■ **Data provided**:
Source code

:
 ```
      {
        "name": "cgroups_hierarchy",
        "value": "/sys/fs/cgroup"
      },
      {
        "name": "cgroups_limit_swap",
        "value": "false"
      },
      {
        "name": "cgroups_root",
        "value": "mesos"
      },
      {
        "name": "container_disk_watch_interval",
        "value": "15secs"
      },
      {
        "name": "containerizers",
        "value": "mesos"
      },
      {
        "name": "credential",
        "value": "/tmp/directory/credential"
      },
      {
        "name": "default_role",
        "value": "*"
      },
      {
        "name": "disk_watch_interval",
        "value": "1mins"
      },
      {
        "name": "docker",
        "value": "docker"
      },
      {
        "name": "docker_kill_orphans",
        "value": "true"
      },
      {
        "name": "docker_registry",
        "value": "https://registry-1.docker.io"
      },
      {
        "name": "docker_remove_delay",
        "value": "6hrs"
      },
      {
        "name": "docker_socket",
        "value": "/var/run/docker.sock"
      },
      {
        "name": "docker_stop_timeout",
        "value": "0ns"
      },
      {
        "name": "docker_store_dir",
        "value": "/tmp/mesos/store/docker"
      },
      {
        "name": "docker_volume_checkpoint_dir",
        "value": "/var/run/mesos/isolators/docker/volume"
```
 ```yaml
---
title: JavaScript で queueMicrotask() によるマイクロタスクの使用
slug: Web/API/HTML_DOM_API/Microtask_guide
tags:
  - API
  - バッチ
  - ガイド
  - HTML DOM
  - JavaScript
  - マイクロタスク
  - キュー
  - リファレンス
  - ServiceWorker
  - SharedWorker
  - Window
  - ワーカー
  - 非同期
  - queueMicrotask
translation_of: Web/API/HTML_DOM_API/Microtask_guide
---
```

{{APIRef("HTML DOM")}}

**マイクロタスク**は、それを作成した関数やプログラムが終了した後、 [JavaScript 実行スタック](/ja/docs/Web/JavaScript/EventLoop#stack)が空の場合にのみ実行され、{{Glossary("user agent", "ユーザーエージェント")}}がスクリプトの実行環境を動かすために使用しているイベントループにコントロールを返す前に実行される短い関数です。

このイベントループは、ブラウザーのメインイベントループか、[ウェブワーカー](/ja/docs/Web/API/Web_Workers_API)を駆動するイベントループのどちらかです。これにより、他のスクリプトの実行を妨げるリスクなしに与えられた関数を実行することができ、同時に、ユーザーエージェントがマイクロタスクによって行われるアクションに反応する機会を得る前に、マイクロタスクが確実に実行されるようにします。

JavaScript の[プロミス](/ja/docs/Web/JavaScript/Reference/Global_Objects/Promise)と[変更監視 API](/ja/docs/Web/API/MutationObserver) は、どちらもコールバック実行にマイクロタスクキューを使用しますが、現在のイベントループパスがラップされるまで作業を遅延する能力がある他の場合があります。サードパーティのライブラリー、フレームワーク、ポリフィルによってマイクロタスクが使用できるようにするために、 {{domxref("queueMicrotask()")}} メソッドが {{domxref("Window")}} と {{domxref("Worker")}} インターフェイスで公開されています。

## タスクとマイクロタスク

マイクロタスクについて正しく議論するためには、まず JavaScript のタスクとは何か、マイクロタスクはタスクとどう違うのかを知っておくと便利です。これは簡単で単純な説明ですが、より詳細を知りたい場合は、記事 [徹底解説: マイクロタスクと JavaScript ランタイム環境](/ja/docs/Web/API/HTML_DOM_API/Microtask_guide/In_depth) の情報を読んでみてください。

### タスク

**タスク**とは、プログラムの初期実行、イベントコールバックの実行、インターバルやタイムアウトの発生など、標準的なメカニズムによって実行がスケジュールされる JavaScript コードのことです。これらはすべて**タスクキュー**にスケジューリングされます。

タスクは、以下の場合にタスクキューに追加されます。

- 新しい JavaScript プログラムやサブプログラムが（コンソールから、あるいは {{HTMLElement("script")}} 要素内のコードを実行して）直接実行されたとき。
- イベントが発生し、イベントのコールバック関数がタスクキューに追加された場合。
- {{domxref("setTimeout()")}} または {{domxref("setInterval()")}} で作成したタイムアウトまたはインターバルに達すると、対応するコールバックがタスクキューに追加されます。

■ **Exercise directions**:
When "queueMicrotask" shows up in a line of the material, report that line.

■ **Response**:
title: JavaScript で queueMicrotask() によるマイクロタスクの使用
  - queueMicrotask
JavaScript の[プロミス](/ja/docs/Web/JavaScript/Reference/Global_Objects/Promise)と[変更監視 API](/ja/docs/Web/API/MutationObserver) は、どちらもコールバック実行にマイクロタスクキューを使用しますが、現在のイベントループパスがラップされるまで作業を遅延する能力がある他の場合があります。サードパーティのライブラリー、フレームワーク、ポリフィルによってマイクロタスクが使用できるようにするために、 {{domxref("queueMicrotask()")}} メソッドが {{domxref("Window")}} と {{domxref("Worker")}} インターフェイスで公開されています。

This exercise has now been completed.